[[ Data for the task open ]]

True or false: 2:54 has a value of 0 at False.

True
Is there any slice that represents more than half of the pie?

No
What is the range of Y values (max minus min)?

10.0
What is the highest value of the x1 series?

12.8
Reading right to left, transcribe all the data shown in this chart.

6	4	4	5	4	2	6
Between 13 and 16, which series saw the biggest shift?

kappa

[[ Data for the task closed ]]
[[ Data for the task open ]]

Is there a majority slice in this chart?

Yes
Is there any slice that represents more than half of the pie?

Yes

[[ Data for the task closed ]]
[[ Data for the task open ]]

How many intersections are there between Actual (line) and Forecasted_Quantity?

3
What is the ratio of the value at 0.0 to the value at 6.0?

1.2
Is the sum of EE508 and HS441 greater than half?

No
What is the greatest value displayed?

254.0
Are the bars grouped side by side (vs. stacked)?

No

[[ Data for the task closed ]]

Please lay out the lines from the one containing "True or false: 2:54" through the one containing "What is the highest value of the x1 series?" as a JSON list of strings, one string per line, with blank lines left out.

• [Result of the exercise]
[
  "True or false: 2:54 has a value of 0 at False.",
  "True",
  "Is there any slice that represents more than half of the pie?",
  "No",
  "What is the range of Y values (max minus min)?",
  "10.0",
  "What is the highest value of the x1 series?"
]